Louis Deroin, président de la confédération des petites et moyennes entreprises (CPME) du nord Franche-Comté, ne décolère pas face à la décision du Grand Belfort d’augmenter les bases minimales des valeurs locatives, servant au calcul de la cotisation foncière des entreprises (CFE), ce qui fragilise encore plus les commerces, selon lui. Entretien.
Qu’est-ce que la cotisation foncière des entreprises ?
Louis Deroin – Cette contribution remplace l’ancienne taxe professionnelle, supprimée en 2010. Elle taxe l’entreprise selon une méthode de calcul basée sur les valeurs locatives de l’immobilier d’entreprise, que le chef d’entreprise soit propriétaire ou locataire. Cet élément est croisé avec une grille de tarifications basée sur des tranches de chiffre d’affaires (Il y a 6 tranches, NDLR). Historiquement, la taxe professionnelle n’était basée que sur l’outil de production.
Comment définit-on la valeur locative ?
LD – Elle est définie par les services fiscaux, en fonction de données socio-économiques liées au secteur. On ne paie pas la même chose en fonction du secteur cadastral où l’on est situé et en fonction de notre catégorie de bien (bureaux, commerces, usines…). Ensuite, les services fiscaux ajustent en éditant des coefficients de pondération. Lors de la commission départementale des valeurs locatives des locaux professionnels où siègent les services fiscaux, les élus et des représentants du monde économique (Louis Deroin siège dans le Territoire de Belfort, NDLR), nous discutons de ces coefficients pour encourager par exemple un secteur en difficulté. On définit ensuite un barème au mètre carré.
Quelle décision a approuvé le Grand Belfort à l’occasion du conseil communautaire du 9 janvier ?

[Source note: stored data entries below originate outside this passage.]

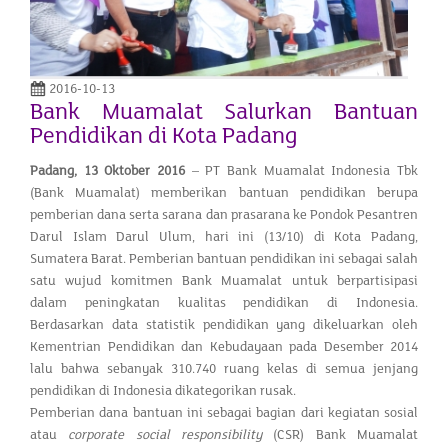
2016-10-13
Bank Muamalat Salurkan Bantuan
Pendidikan di Kota Padang
Padang, 13 Oktober 2016
– PT Bank Muamalat Indonesia Tbk
(Bank Muamalat) memberikan bantuan pendidikan berupa
pemberian dana serta sarana dan prasarana ke Pondok Pesantren
Darul Islam Darul Ulum, hari ini (13/10) di Kota Padang,
Sumatera Barat. Pemberian bantuan pendidikan ini sebagai salah
satu wujud komitmen Bank Muamalat untuk berpartisipasi
dalam peningkatan kualitas pendidikan di Indonesia.
Berdasarkan data statistik pendidikan yang dikeluarkan oleh
Kementrian Pendidikan dan Kebudayaan pada Desember 2014
lalu bahwa sebanyak 310.740 ruang kelas di semua jenjang
pendidikan di Indonesia dikategorikan rusak.
Pemberian dana bantuan ini sebagai bagian dari kegiatan sosial
atau
corporate social responsibility
(CSR) Bank Muamalat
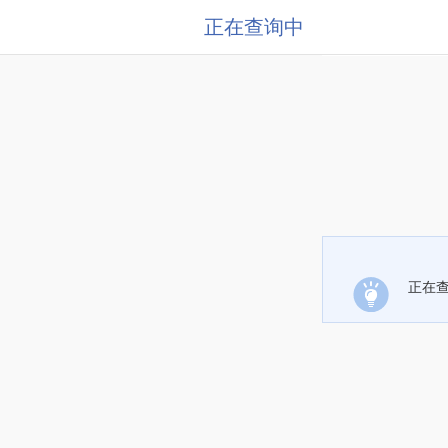
正在查询中
正在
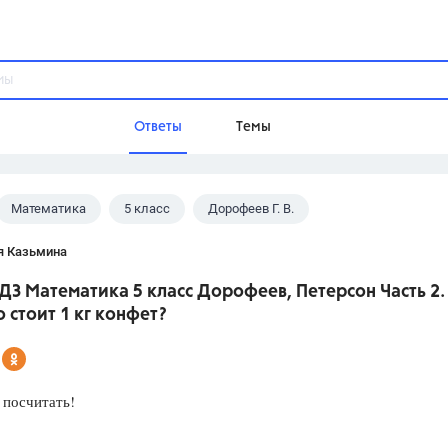
Ответы
Темы
Математика
5 класс
Дорофеев Г. В.
ы
Домашнее задание
Русский язык,
Химия,
Геометрия,
я Казьмина
Обществознание,
Физика
ДЗ Математика 5 класс Дорофеев, Петерсон Часть 2.
Школа
 стоит 1 кг конфет?
9 класс,
8 класс,
11 класс,
10 клас
6 класс,
4 класс,
5 класс,
1 класс,
Учебники
 посчитать!
Разумовская М.М.,
Габриелян О.С
Рудзитис Г.Е.,
Цыбулько И.П.,
Атан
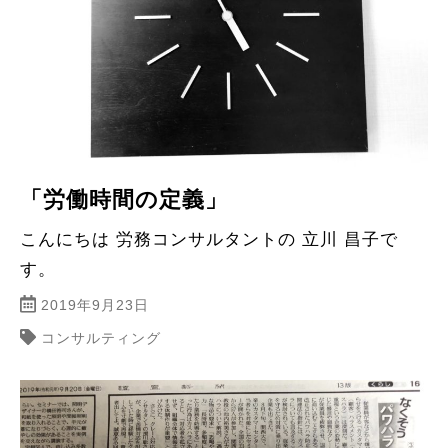
「労働時間の定義」
こんにちは 労務コンサルタントの 立川 昌子で
す。
2019年9月23日
コンサルティング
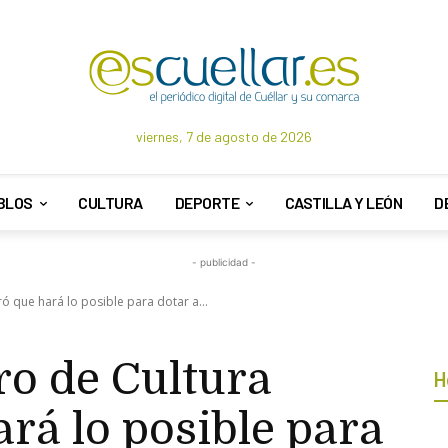
viernes, 7 de agosto de 2026
BLOS
CULTURA
DEPORTE
CASTILLA Y LEÓN
D
- publicidad -
ó que hará lo posible para dotar a...
ro de Cultura
H
rá lo posible para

LD – La collectivité a modifié les bases minimales des valeurs locatives servant au calcul de la CFE. Ils ont pris comme base minimum la valeur maximum de la fourchette éditée par les services fiscaux (photo ci-dessous).
Quelles sont les conséquences d’une telle décision ?

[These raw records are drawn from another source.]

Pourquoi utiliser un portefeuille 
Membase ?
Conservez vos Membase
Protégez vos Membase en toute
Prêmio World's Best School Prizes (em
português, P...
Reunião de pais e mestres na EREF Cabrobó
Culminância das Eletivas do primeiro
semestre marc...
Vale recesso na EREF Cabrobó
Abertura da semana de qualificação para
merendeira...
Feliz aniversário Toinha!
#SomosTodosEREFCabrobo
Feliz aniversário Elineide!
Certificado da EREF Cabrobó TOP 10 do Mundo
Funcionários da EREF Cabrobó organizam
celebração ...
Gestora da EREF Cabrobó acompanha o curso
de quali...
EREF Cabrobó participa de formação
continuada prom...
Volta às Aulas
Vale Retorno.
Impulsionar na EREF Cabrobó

LD – Cela entraîne une forte augmentation de la CFE. Sur 18 retours de mes adhérents (il y en a 55 dans le Grand Belfort), il y en a 5 pour qui cela ne change rien, mais ce sont des entreprises qui ont de gros locaux. Sur les 13 autres, l’augmentation oscille entre + 70 % et + 250 % de cotisation à devoir payer au mois de novembre (certaines cotisations, de quelques centaines d’euros, dépassent dorénavant largement le millier d’euros, voire atteignent 2 000 euros). Avec cette décision, à secteur géographique et activité identiques, celui qui a un plus petit local sera plus pénalisé. Prenons un exemple. Une société avec un chiffre d’affaires de plus de 500 000 euros. Elle a une valeur locative définie à 1 452. Selon les bases de l’an passé, la base minimum applicable était de 1 911. Aujourd’hui, cette base minimum est définie, pour sa tranche de chiffre d’affaires, à 6 745. Elle va alors enregistrer une hausse de 252 % de sa CFE.
Cela semble toucher particulièrement de petites sociétés…

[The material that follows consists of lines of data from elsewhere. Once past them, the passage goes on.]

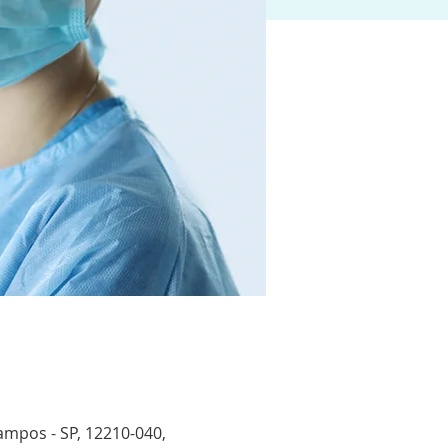
ampos - SP, 12210-040,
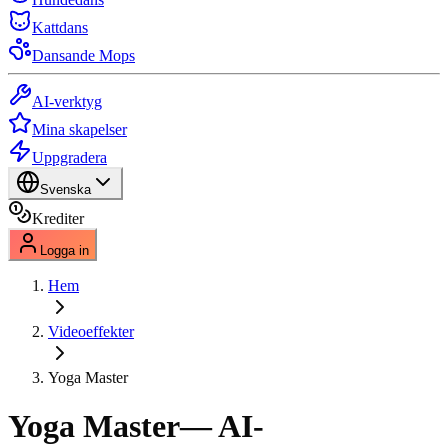
Kattdans
Dansande Mops
AI-verktyg
Mina skapelser
Uppgradera
Svenska
Krediter
Logga in
Hem
Videoeffekter
Yoga Master
Yoga Master
— AI-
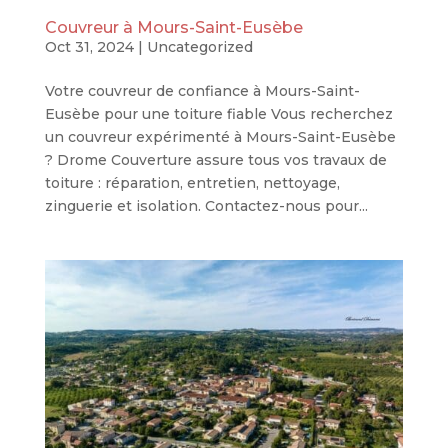
Couvreur à Mours-Saint-Eusèbe
Oct 31, 2024
|
Uncategorized
Votre couvreur de confiance à Mours-Saint-
Eusèbe pour une toiture fiable Vous recherchez
un couvreur expérimenté à Mours-Saint-Eusèbe
? Drome Couverture assure tous vos travaux de
toiture : réparation, entretien, nettoyage,
zinguerie et isolation. Contactez-nous pour...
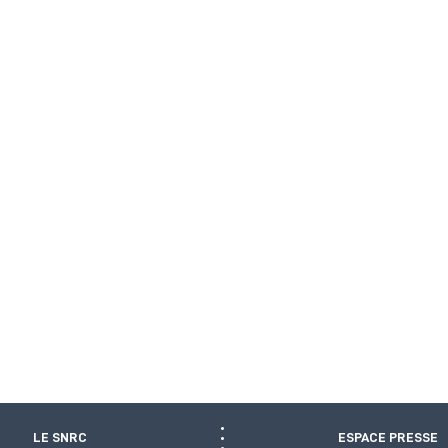
LE SNRC
ESPACE PRESSE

LD – Si, aujourd’hui, on me répond qu’en ajoutant la taxe foncière et la cotisation foncière des entreprises, le territoire du Grand Belfort est plus attractif que les voisins, je réponds qu’il ne faut pas mélanger les choux et les carottes, car la taxe foncière est payée par le propriétaire du bâtiment alors que la CFE est payée par le chef d’entreprise. Et ce n’est pas forcément la même personne. D’autant plus que le taux de CFE du Grand Belfort, qui s’applique à la base de la valeur locative, est plus élevé que celui des voisins (tableau ci-dessous). On augmente au maximum la base minimum de calcul, touchant directement les petites entreprises qui ont un chiffre d’affaires compris entre 100 000 et 500 000 euros. Ce sont exactement les catégories des commerçants de centre-ville. Avec un taux de CFE supérieur aux voisins, c’est la double peine.
Y-a-t-il eu des précédents dans le nord Franche-Comté ?
LD – On a eu le même problème avec Pays de Montbéliard Agglomération (PMA), en 2013. À l’époque, on ne l’a découvert qu’au mois de novembre, en recevant l’avis d’imposition. On s’est battu pour que la collectivité revienne dessus. Comme les services fiscaux ne pouvaient rien faire, on a proposé à PMA d’approuver la mise en place d’un fonds de compensation, qui a permis de rembourser la différence liée à l’augmentation. L’année suivante, ils ont remis les anciennes bases.